Aim of the exercise
The material is to be repeated exactly, from first line to last.

(Supplied material Opens)

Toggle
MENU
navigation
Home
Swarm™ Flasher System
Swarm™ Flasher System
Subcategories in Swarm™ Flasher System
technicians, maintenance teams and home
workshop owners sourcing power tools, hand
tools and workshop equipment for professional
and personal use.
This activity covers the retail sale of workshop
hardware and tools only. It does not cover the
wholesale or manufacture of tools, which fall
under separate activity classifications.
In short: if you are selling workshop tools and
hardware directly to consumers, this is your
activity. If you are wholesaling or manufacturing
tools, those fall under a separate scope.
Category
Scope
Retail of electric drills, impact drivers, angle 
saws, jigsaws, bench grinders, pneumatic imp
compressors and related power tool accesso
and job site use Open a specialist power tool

(Supplied material Closes)

Response below
Toggle
MENU
navigation
Home
Swarm™ Flasher System
Swarm™ Flasher System
Subcategories in Swarm™ Flasher System
technicians, maintenance teams and home
workshop owners sourcing power tools, hand
tools and workshop equipment for professional
and personal use.
This activity covers the retail sale of workshop
hardware and tools only. It does not cover the
wholesale or manufacture of tools, which fall
under separate activity classifications.
In short: if you are selling workshop tools and
hardware directly to consumers, this is your
activity. If you are wholesaling or manufacturing
tools, those fall under a separate scope.
Category
Scope
Retail of electric drills, impact drivers, angle 
saws, jigsaws, bench grinders, pneumatic imp
compressors and related power tool accesso
and job site use Open a specialist power tool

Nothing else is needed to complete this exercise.